The most common sites affected are the lower leg, in association with tibia fractures, and the forearm, in association with radius and ulna fractures. Compartment syndrome also can occur in the thigh, buttock, upper arm, hand, and foot.32,33
Early recognition is mandatory either clinically, as described earlier, or by compartment pressure monitoring. A compartment pressure greater than 30 mm Hg or within 30 mm Hg of the diastolic pressure is diagnostic for compartment syndrome. It may be necessary to rely on pressure monitoring if the patient is obtunded, there are significant distracting injuries, or the clinical examination is unreliable (psychiatric conditions, intoxication, etc).
The initial treatment includes elevation of the limb to the level of the heart and release of all circumferential or compressive dressings. If there has been no improvement within 1 hour, a fasciotomy is required. If in doubt, it is far better to perform a fasciotomy because the consequences of untreated compartment syndrome are extremely debilitating and usually permanent.
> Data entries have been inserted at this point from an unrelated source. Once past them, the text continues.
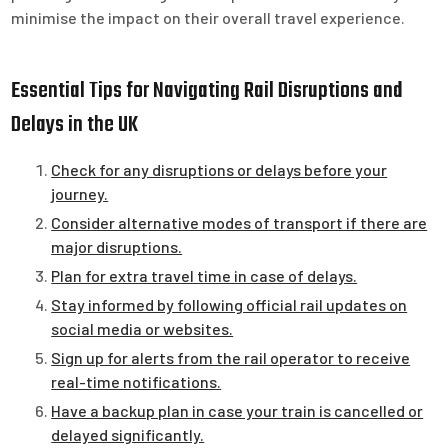
minimise the impact on their overall travel experience.
Essential Tips for Navigating Rail Disruptions and
Delays in the UK
Check for any disruptions or delays before your
journey.
Consider alternative modes of transport if there are
major disruptions.
Plan for extra travel time in case of delays.
Stay informed by following official rail updates on
social media or websites.
Sign up for alerts from the rail operator to receive
real-time notifications.
Have a backup plan in case your train is cancelled or
delayed significantly.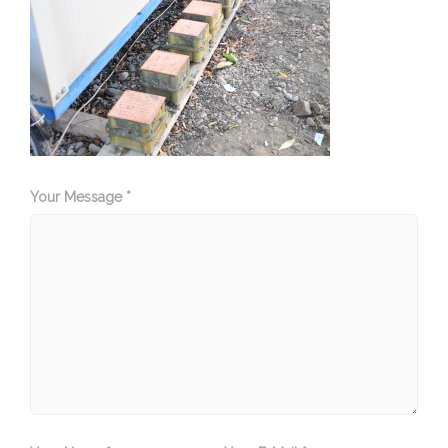
Your Message *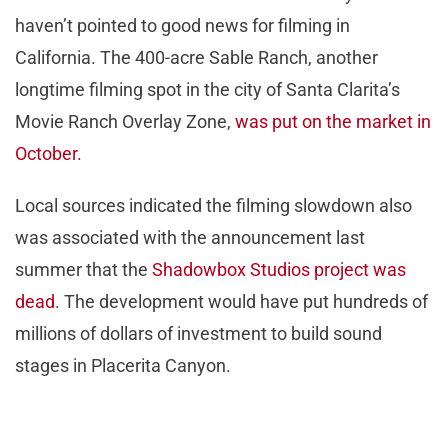
haven’t pointed to good news for filming in
California. The 400-acre Sable Ranch, another
longtime filming spot in the city of Santa Clarita’s
Movie Ranch Overlay Zone,
was put on the market in
October.
Local sources indicated the filming slowdown also
was associated with the announcement last
summer that the
Shadowbox Studios project was
dead
. The development would have put hundreds of
millions of dollars of investment to build sound
stages in Placerita Canyon.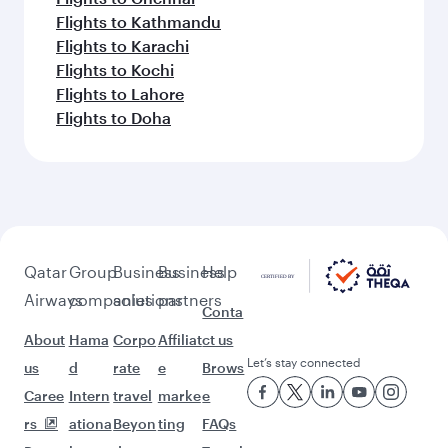
Flights to Kathmandu
Flights to Karachi
Flights to Kochi
Flights to Lahore
Flights to Doha
Qatar
Group
Business
Business
Help
Airways
companies
solutions
partners
Conta
About
Hama
Corpo
Affiliat
ct us
Let’s stay connected
us
d
rate
e
Brows
Caree
Intern
travel
marke
e
rs
ationa
Beyon
ting
FAQs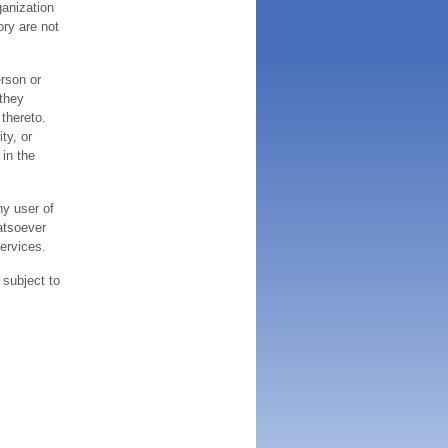
ganization
ory are not
erson or
 they
thereto.
ty, or
 in the
ny user of
atsoever
services.
 subject to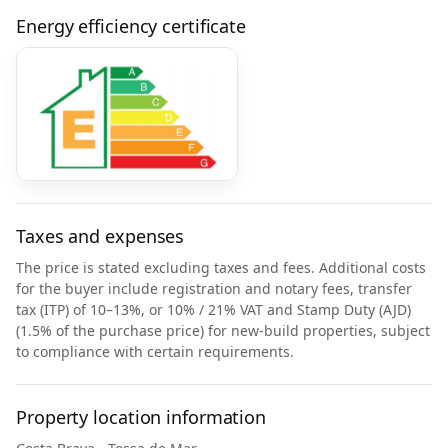
Energy efficiency certificate
Taxes and expenses
The price is stated excluding taxes and fees. Additional costs
for the buyer include registration and notary fees, transfer
tax (ITP) of 10–13%, or 10% / 21% VAT and Stamp Duty (AJD)
(1.5% of the purchase price) for new-build properties, subject
to compliance with certain requirements.
Property location information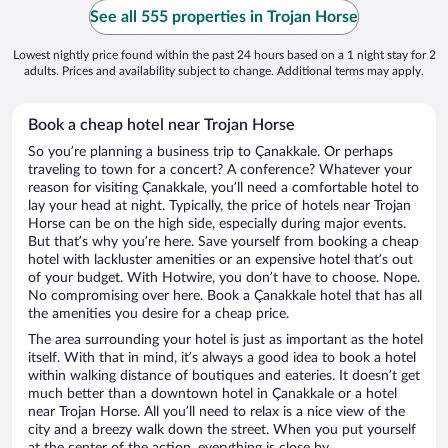
See all 555 properties in Trojan Horse
Lowest nightly price found within the past 24 hours based on a 1 night stay for 2
adults. Prices and availability subject to change. Additional terms may apply.
Book a cheap hotel near Trojan Horse
So you’re planning a business trip to Çanakkale. Or perhaps
traveling to town for a concert? A conference? Whatever your
reason for visiting Çanakkale, you’ll need a comfortable hotel to
lay your head at night. Typically, the price of hotels near Trojan
Horse can be on the high side, especially during major events.
But that’s why you’re here. Save yourself from booking a cheap
hotel with lackluster amenities or an expensive hotel that’s out
of your budget. With Hotwire, you don’t have to choose. Nope.
No compromising over here. Book a Çanakkale hotel that has all
the amenities you desire for a cheap price.
The area surrounding your hotel is just as important as the hotel
itself. With that in mind, it’s always a good idea to book a hotel
within walking distance of boutiques and eateries. It doesn’t get
much better than a downtown hotel in Çanakkale or a hotel
near Trojan Horse. All you’ll need to relax is a nice view of the
city and a breezy walk down the street. When you put yourself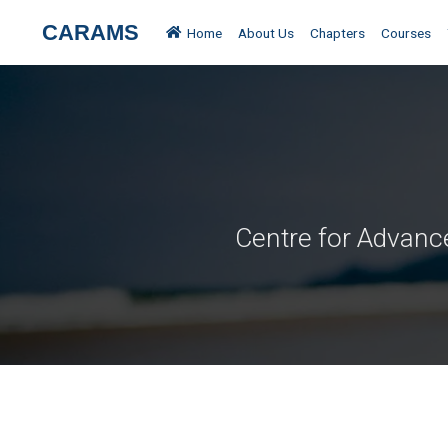
Blog Home
Posted by
Raksha
CARAMS
Home
About Us
Chapters
Courses
Centre for Advanc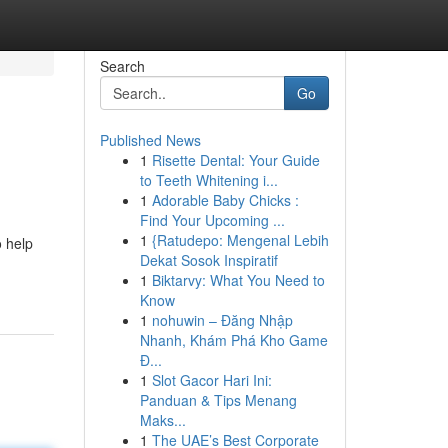
Search
Go
Published News
1
Risette Dental: Your Guide
to Teeth Whitening i...
1
Adorable Baby Chicks :
Find Your Upcoming ...
1
{Ratudepo: Mengenal Lebih
 help
Dekat Sosok Inspiratif
1
Biktarvy: What You Need to
Know
1
nohuwin – Đăng Nhập
Nhanh, Khám Phá Kho Game
Đ...
1
Slot Gacor Hari Ini:
Panduan & Tips Menang
Maks...
1
The UAE’s Best Corporate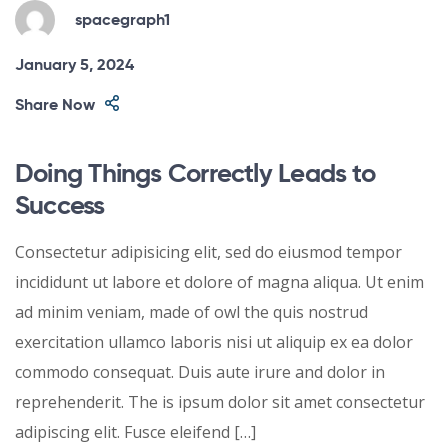
spacegraph1
January 5, 2024
Share Now
Doing Things Correctly Leads to
Success
Consectetur adipisicing elit, sed do eiusmod tempor
incididunt ut labore et dolore of magna aliqua. Ut enim
ad minim veniam, made of owl the quis nostrud
exercitation ullamco laboris nisi ut aliquip ex ea dolor
commodo consequat. Duis aute irure and dolor in
reprehenderit. The is ipsum dolor sit amet consectetur
adipiscing elit. Fusce eleifend […]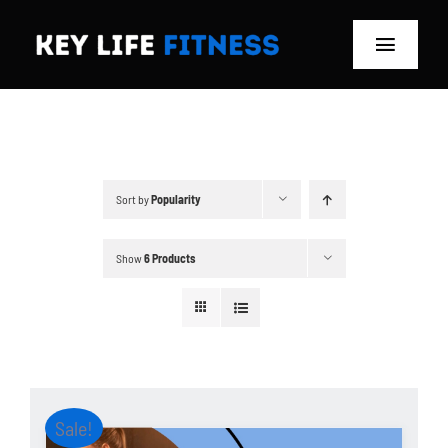
Skip
to
Toggle
content
Navigat
Home
Classes
Sort by
Popularity
Memberships
Show
6 Products
About
Blog
Store
Sale!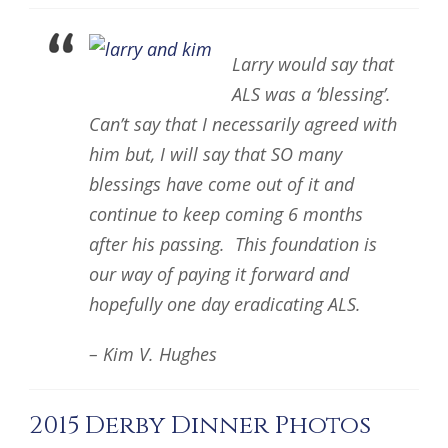
Larry would say that
ALS was a ‘blessing’.
Can’t say that I necessarily agreed with
him but, I will say that SO many
blessings have come out of it and
continue to keep coming 6 months
after his passing. This foundation is
our way of paying it forward and
hopefully one day eradicating ALS.
– Kim V. Hughes
2015 Derby Dinner Photos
Owing to the typical amount of swelling with these injuries, the wound usually cannot be closed and requires coverage with a skin graft several days after release.34
Fat embolism syndrome (FES) encompasses the respiratory, neurologic, and other systemic sequelae of the embolism of fat from the marrow space of long bones. It occurs in up to 2% of isolated long bone fractures and up to 10% of multiply injured patients. The most significant feature of FES is the potentially severe respiratory effects, which may result in adult respiratory distress syndrome (see Chap. 27). It usually occurs within 1 to 3 days following injury, and the clinical presentation includes the following: lethargy, disorientation, and irritability with the appearance of petechiae on the trunk and in the axillary folds, conjunctiva, and fundi in 50% of cases. Blood tests may demonstrate anemia and thrombocytopenia, and examination of the urine may show lipiduria.
The diagnosis of FES can be made on major and minor criteria. The major criteria include respiratory insufficiency, central neurologic impairment, and petechial rash. The minor criteria include tachycardia, fever, retinal fat emboli, lipiduria, anemia, and thrombocytopenia.35
Once the patient becomes hypoxemic, supportive measures are all that can be done, including positive end-expiratory pressure (PEEP) and lung-protective ventilation. The most significant treatment aspect of FES is prevention. Early long bone fracture fixation has been shown to be a key factor,36 particularly with tibia and femur fractures. Aggressively fluid resuscitation and maintaining an adequate circulatory volume also have been shown to be protective. Despite aggressive management, the mortality rate of full-blown FES is up to 15%; thus the importance of early fracture fixation is critical.